### YOUR OBJECTIVE
In the obituary of François Weyergans, rewrite the passage from "François Weyergans (1941-2019)" to "earliest devotion: cinema.", substituting "book" for "novel".

François Weyergans (1941-2019)
On May 27, the Belgian-French writer and director François Weyergans passed away on the age of 77. Naturally, the obituaries – brief as they are in the Dutch-speaking part of his native country – focus on his literary career. Weyergans won the Prix Goncourt in 2005 for his novel Trois jours chez ma mère and he had a seat in the Académie française that he took over from Alain Robbe-Grillet after the latter passed away in 2008. His first novel, Salomé, written at the age of 27 but unpublished until 2005, revolves around the journeys of a young filmmaker. Thematically or structurally, his literary work often evokes his earliest devotion: cinema.
Born in Etterbeek, Weyergans aborted his studies in Roman philology and left for Paris to study film at the prestigious Institut des Hautes Etudes Cinématographique (IDHEC). There he showed his strong affection for the work of Robert Bresson and Jean-Luc Godard. At the same time, hardly 19 years old, he started writing for Cahiers du Cinéma in the December issue of 1960 and continued for seven years (until the February issue of 1967) – experiencing the last years of Éric Rohmer as editor-in-chief and the first years of Jacques Rivette’s takeover. “D’ailleurs, cela ne plaisait pas du tout au prof d’avoir un type qui écrivait dans les Cahiers,” Weyergans remembered in a masterclass he gave at the film festival Premiers Plans in Angers in 2006. He followed in the footsteps of his father, the writer Franz Weyergans, who had also been a film critic for La Revue Nouvelle (under the pen name of Jacques Legay).

### STUDY MATERIAL
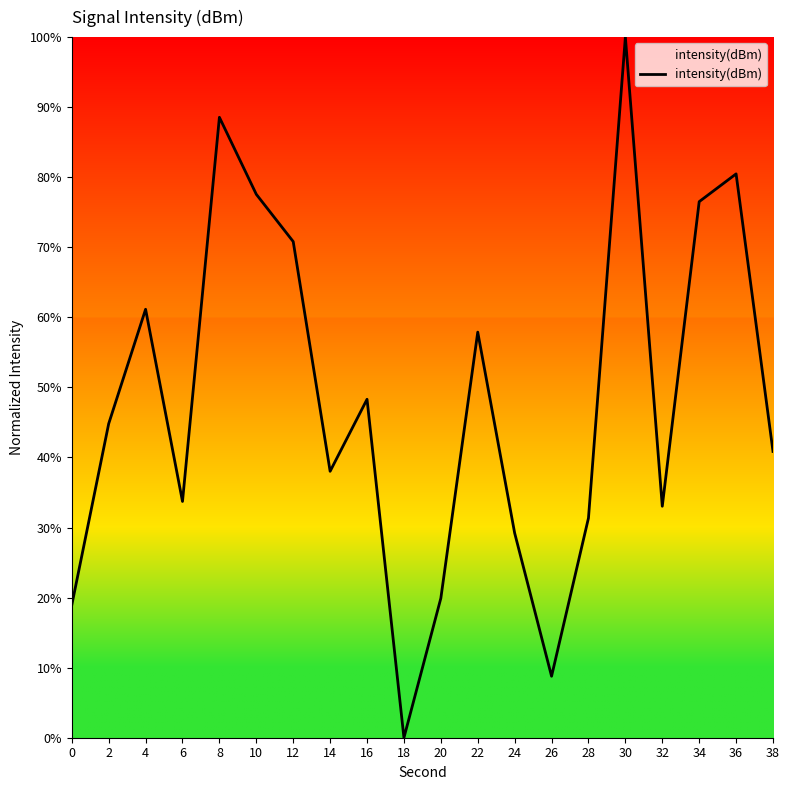

How many lines are shown in the chart?

1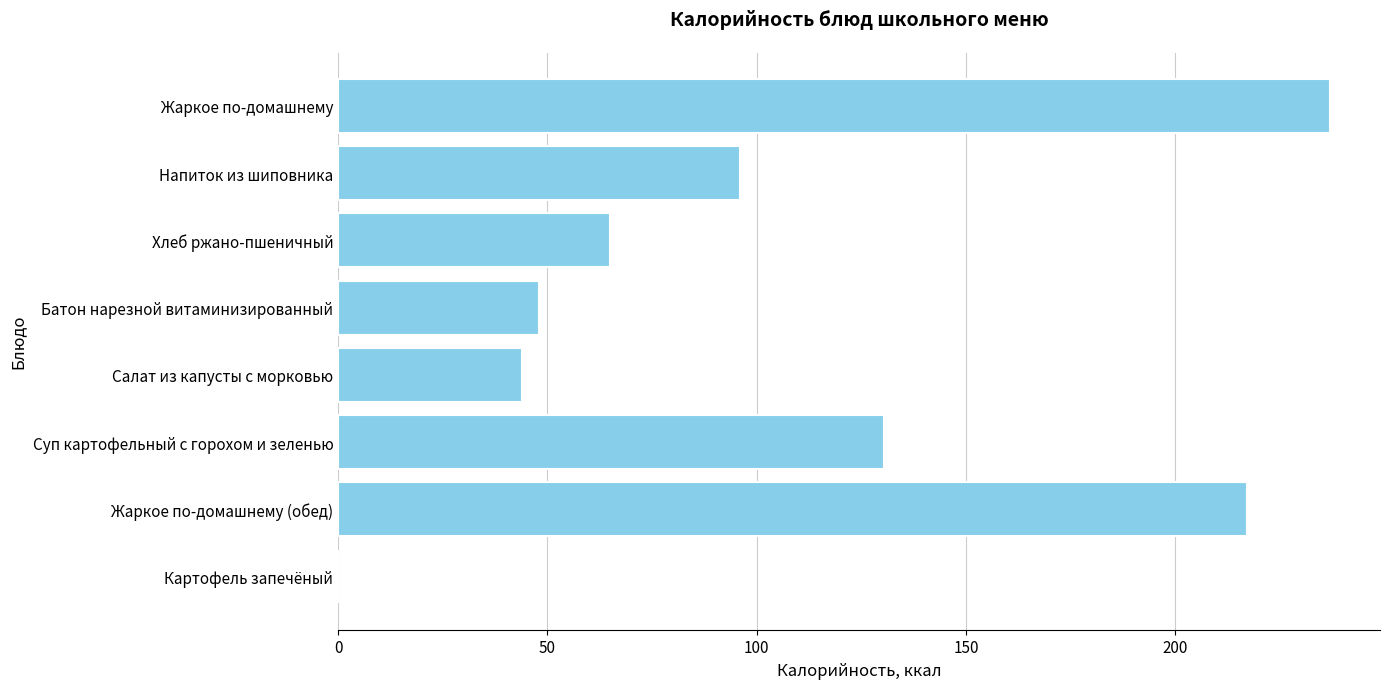

The value at Жаркое по-домашнему is 237.0. True or false?

True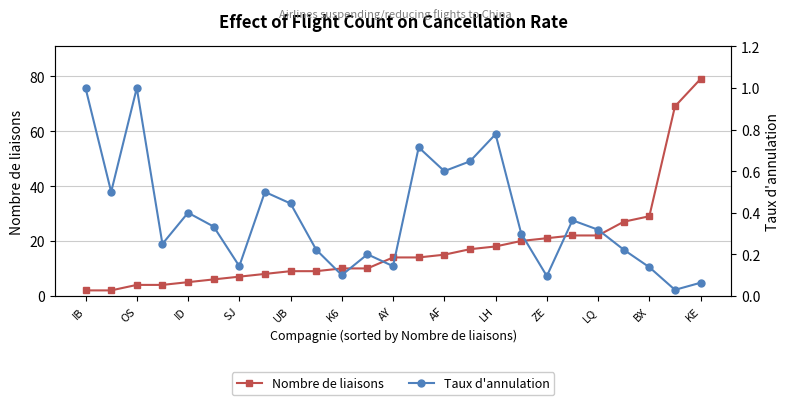

What is the average value of the Nombre de liaisons series?

18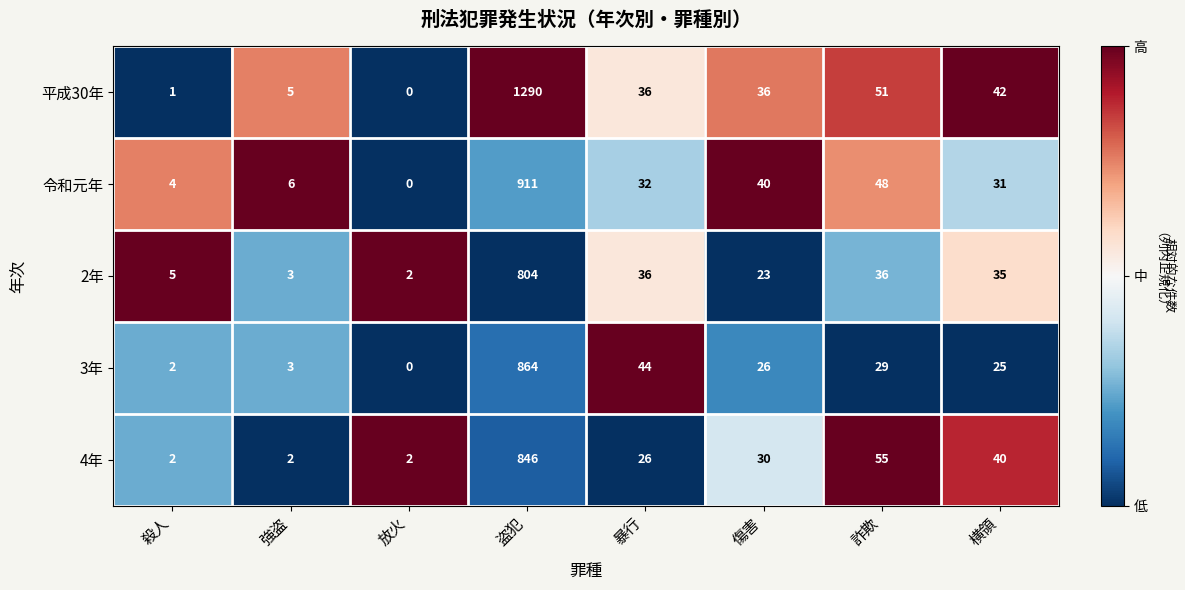

List the series in order of their peak value, lowest first.

2年, 4年, 3年, 令和元年, 平成30年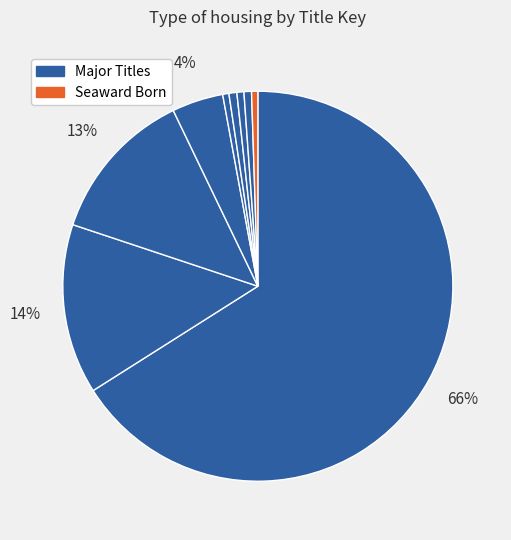

How many slices are in this pie chart?

9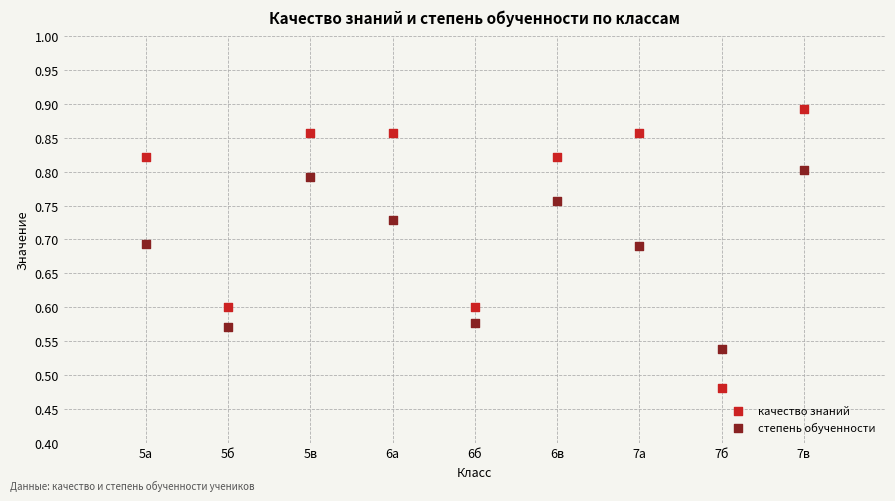

Across all data points, what is the range of X values (max minus min)?

8.0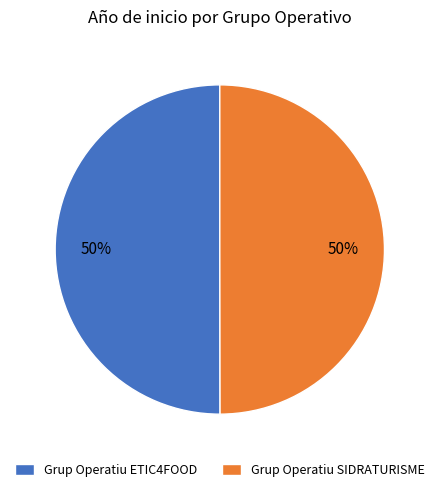

To the nearest percent, what is the average slice percentage?

50%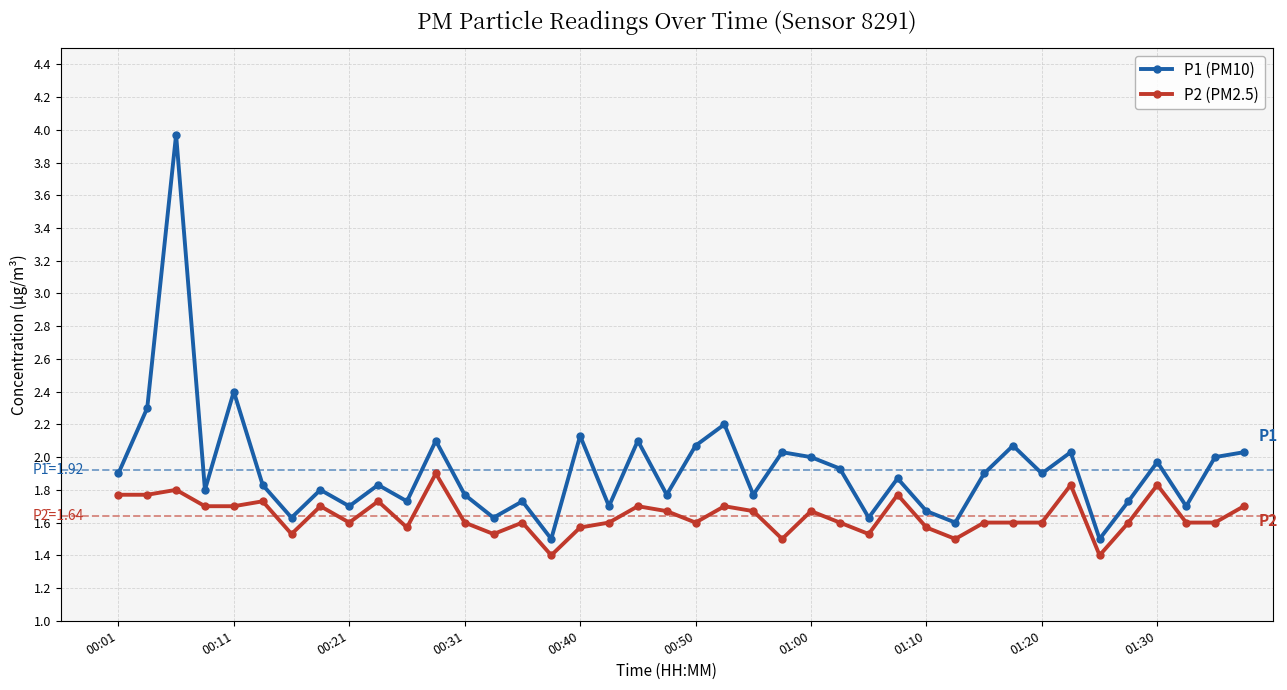

What is the value of the P1 (PM10) point at the 32nd from the left?

2.1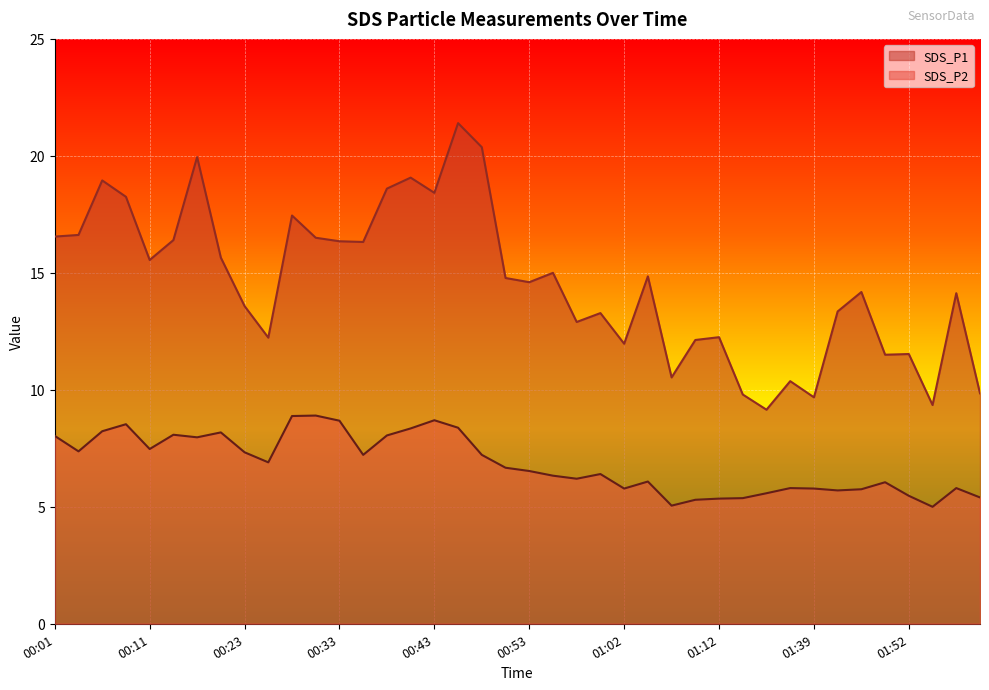

At which category does the chart reach its peak across all series?

00:45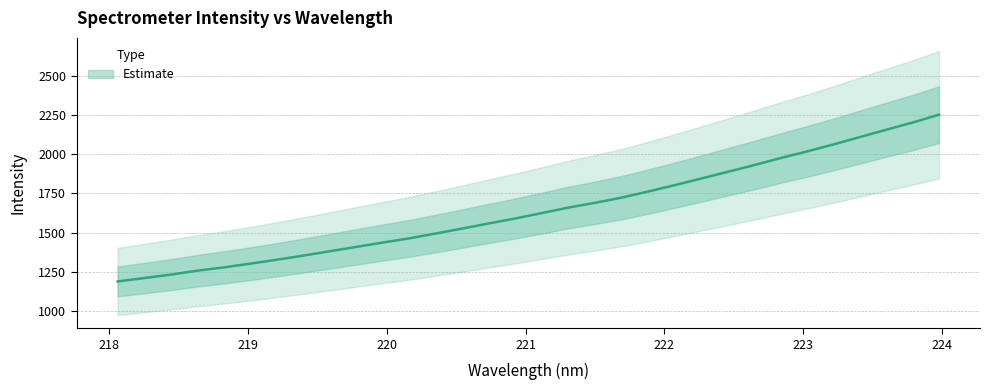

Is this an area chart (filled region under the line)?

No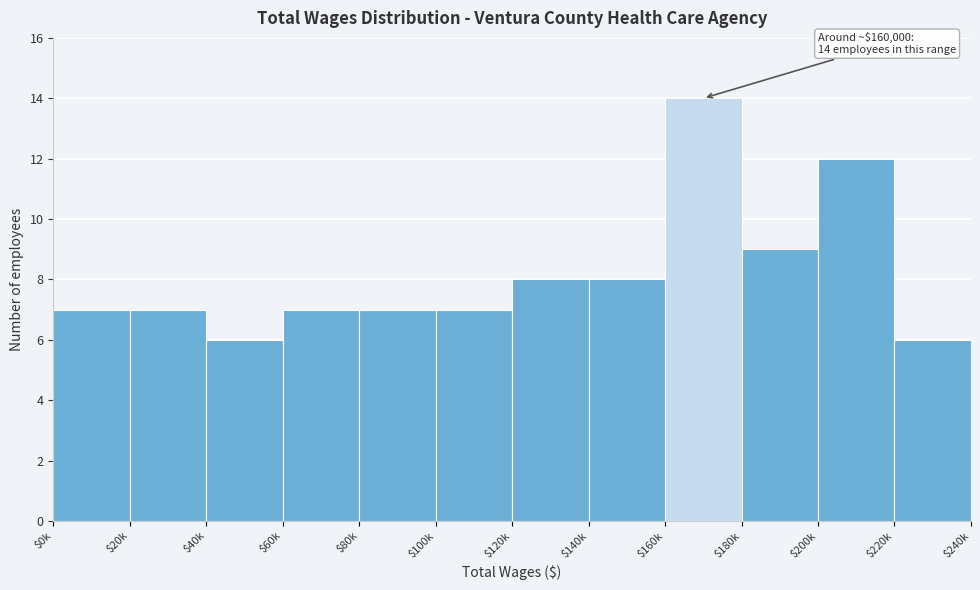

Reading right to left, list all the values displayed in this chart.

6	12	9	14	8	8	7	7	7	6	7	7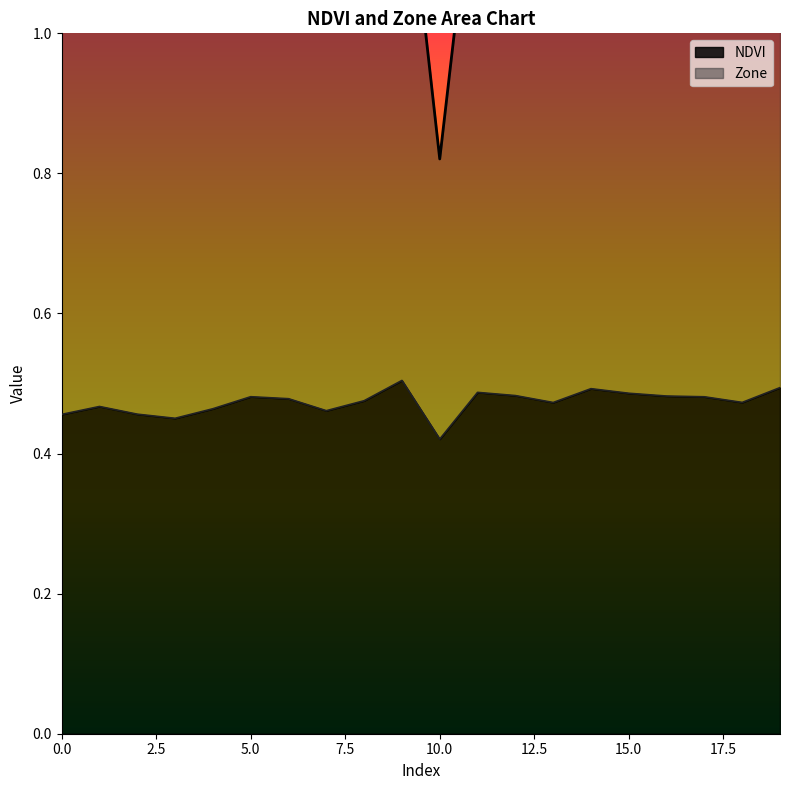

List the series in order of their overall mean, highest first.

Zone, NDVI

### ANSWER TO THIS PROBLEM
François Weyergans (1941-2019)
On May 27, the Belgian-French writer and director François Weyergans passed away on the age of 77. Naturally, the obituaries – brief as they are in the Dutch-speaking part of his native country – focus on his literary career. Weyergans won the Prix Goncourt in 2005 for his book Trois jours chez ma mère and he had a seat in the Académie française that he took over from Alain Robbe-Grillet after the latter passed away in 2008. His first book, Salomé, written at the age of 27 but unpublished until 2005, revolves around the journeys of a young filmmaker. Thematically or structurally, his literary work often evokes his earliest devotion: cinema.